The FDA announced it was extending its regulatory powers over “tobacco products” to include not only cigarettes, but cigars, hookah and pipe tobacco, and “electronic nicotine delivery products,” which means e-cigarettes and vape pens. They called this a “milestone in consumer protection”—which means it is a death knell for thousands of cigarette smokers who will find it more difficult to switch to vaping.
The FDA did not ban e-cigarettes. They just put regulatory pillows over the heads of the vaping and cigar industry manufacturers and will hold them there until they stop thrashing. Every new “tobacco product” has to submit to a long, arduous, expensive regulatory review before they can bring the product to market. The opening gambit is a million-dollar new product application fee. This will put small vaping companies and startups out of business.
The hand that's pushing down on the regulatory pillow is the FDA’s decision to decide the merits of an application based on the population as a whole test, instead of on the impact to current tobacco users. No one disputes that heavy cigarette smoking is dangerous.
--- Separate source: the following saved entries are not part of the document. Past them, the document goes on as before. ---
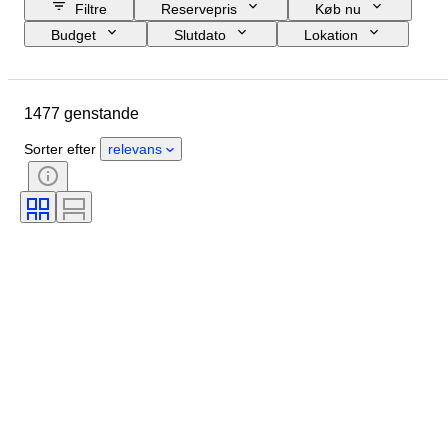
Filtre
Reservepris
Køb nu
Budget
Slutdato
Lokation
Brand
Genstand
Oprindelsesland
Materiale
1477 genstande
Tilstand
Periode
Emne
Stil
Teknik
Bind
Sorter efter
relevans
Udgave
Objektivmontering
Videooptagertype
Videokameratype
Teleskoptype
Mikroskoptype
Solgt af
Kikkerttype
Æra
Filmtype
Testet og fungerer
Skaber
At least 30 percent of heavy cigarette smokers—two packs a day or more—can expect to have severe health consequences, such as lung cancer.
The other forms of nicotine ingestion, such as smokeless tobacco, cigars and pipe tobacco, are far less dangerous, reducing serious health risks down to around 5 percent. E-cigarettes are even safer, because the combustion temperature is very low and the user does not inhale heated smoke and chemical byproducts with the nicotine. The prestigious British medical journal Lancet just published a major study confirming the much better health outcomes of vaping compared to cigarette smoking.
By using the population as a whole standard, the FDA is saying that new users of alternative tobacco products may enjoy nicotine ingestion so much they will later switch to cigarette use.
There is no evidence that this “gateway drug” theory is actually occurring in real life, but the New Deal-era FDA believes it has the statutory authority from Congress to limit the liberty of the people and do a preemptive strike at the industry, you know, just in case.
It saddens me to see the young Bernie supporters who believe the answer to every problem is more government regulation. The progressive ideal of administrative agencies that combine the constitutional powers of legislation, administration and judicial determination based on overly broad Congressional statutes, subject only to later judicial review by a not-so-independent judiciary, is a double-edged sword. Yes, these progressive agencies get headlines, and the public sees the approval process, and assumes the government is on the job. But what is unseen are the effects that the regulations have on entrepreneurial innovation and free choice by consumers. They have no measurement to comprehend how many opportunities are lost for those who desperately need an alternative solution but never get to see it because the regulatory burdens keep the solution from the market.
The FDA is waging a war on pleasure, making nicotine ingestion itself the target. Nicotine by itself has no serious adverse health effects, and if the delivery system is safe, or at least much safer than cigarette smoking, the agency is making a moral, rather than a health and safety, determination.
The FDA is outmoded and should be abolished because it does more harm than good.